### PROBLEM DESCRIPTION
Set down the records that follow exactly and completely.

### GIVEN INFORMATION
# # # #

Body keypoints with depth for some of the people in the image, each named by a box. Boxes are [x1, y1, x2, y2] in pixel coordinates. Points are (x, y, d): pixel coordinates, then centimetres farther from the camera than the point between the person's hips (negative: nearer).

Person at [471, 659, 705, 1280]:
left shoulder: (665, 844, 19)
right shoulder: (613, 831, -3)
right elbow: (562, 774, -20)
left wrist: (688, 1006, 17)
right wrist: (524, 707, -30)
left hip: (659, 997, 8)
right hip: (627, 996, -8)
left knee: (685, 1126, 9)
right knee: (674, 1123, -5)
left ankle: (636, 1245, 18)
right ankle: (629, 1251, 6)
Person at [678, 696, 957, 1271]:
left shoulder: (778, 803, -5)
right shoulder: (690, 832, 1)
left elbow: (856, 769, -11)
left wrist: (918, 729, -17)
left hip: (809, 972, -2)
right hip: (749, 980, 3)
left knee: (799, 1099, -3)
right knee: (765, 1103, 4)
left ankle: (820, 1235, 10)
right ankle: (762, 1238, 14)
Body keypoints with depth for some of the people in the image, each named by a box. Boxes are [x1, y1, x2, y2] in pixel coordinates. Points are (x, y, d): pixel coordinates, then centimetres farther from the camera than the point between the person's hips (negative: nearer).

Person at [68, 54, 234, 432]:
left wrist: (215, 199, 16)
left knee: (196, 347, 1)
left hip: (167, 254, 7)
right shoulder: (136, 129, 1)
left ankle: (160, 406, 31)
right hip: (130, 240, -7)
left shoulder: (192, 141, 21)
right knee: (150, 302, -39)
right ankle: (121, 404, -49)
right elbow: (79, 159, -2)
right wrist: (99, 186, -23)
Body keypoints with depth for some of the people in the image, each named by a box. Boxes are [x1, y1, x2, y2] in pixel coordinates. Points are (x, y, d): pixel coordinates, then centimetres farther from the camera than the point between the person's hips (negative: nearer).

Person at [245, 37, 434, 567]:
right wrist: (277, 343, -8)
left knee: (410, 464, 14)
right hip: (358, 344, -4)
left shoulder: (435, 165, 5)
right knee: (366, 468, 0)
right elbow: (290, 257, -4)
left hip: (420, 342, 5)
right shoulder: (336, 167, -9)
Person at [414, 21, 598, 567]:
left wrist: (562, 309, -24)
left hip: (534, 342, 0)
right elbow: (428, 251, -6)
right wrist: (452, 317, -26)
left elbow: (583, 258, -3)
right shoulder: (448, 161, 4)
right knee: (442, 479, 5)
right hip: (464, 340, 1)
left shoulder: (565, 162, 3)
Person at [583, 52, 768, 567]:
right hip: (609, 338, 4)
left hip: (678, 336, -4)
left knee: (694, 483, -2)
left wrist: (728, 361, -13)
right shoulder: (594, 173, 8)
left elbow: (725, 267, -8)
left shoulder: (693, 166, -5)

# # # #

### ANSWER TO THIS PROBLEM
Body keypoints with depth for some of the people in the image, each named by a box. Boxes are [x1, y1, x2, y2] in pixel coordinates. Points are (x, y, d): pixel coordinates, then centimetres farther from the camera than the point between the person's hips (negative: nearer).

Person at [471, 659, 705, 1280]:
left shoulder: (665, 844, 19)
right shoulder: (613, 831, -3)
right elbow: (562, 774, -20)
left wrist: (688, 1006, 17)
right wrist: (524, 707, -30)
left hip: (659, 997, 8)
right hip: (627, 996, -8)
left knee: (685, 1126, 9)
right knee: (674, 1123, -5)
left ankle: (636, 1245, 18)
right ankle: (629, 1251, 6)
Person at [678, 696, 957, 1271]:
left shoulder: (778, 803, -5)
right shoulder: (690, 832, 1)
left elbow: (856, 769, -11)
left wrist: (918, 729, -17)
left hip: (809, 972, -2)
right hip: (749, 980, 3)
left knee: (799, 1099, -3)
right knee: (765, 1103, 4)
left ankle: (820, 1235, 10)
right ankle: (762, 1238, 14)
Body keypoints with depth for some of the people in the image, each named by a box. Boxes are [x1, y1, x2, y2] in pixel coordinates. Points are (x, y, d): pixel coordinates, then centimetres farther from the camera than the point between the person's hips (negative: nearer).

Person at [68, 54, 234, 432]:
left wrist: (215, 199, 16)
left knee: (196, 347, 1)
left hip: (167, 254, 7)
right shoulder: (136, 129, 1)
left ankle: (160, 406, 31)
right hip: (130, 240, -7)
left shoulder: (192, 141, 21)
right knee: (150, 302, -39)
right ankle: (121, 404, -49)
right elbow: (79, 159, -2)
right wrist: (99, 186, -23)
Body keypoints with depth for some of the people in the image, each named by a box. Boxes are [x1, y1, x2, y2] in pixel coordinates. Points are (x, y, d): pixel coordinates, then centimetres farther from the camera than the point between the person's hips (negative: nearer).

Person at [245, 37, 434, 567]:
right wrist: (277, 343, -8)
left knee: (410, 464, 14)
right hip: (358, 344, -4)
left shoulder: (435, 165, 5)
right knee: (366, 468, 0)
right elbow: (290, 257, -4)
left hip: (420, 342, 5)
right shoulder: (336, 167, -9)
Person at [414, 21, 598, 567]:
left wrist: (562, 309, -24)
left hip: (534, 342, 0)
right elbow: (428, 251, -6)
right wrist: (452, 317, -26)
left elbow: (583, 258, -3)
right shoulder: (448, 161, 4)
right knee: (442, 479, 5)
right hip: (464, 340, 1)
left shoulder: (565, 162, 3)
Person at [583, 52, 768, 567]:
right hip: (609, 338, 4)
left hip: (678, 336, -4)
left knee: (694, 483, -2)
left wrist: (728, 361, -13)
right shoulder: (594, 173, 8)
left elbow: (725, 267, -8)
left shoulder: (693, 166, -5)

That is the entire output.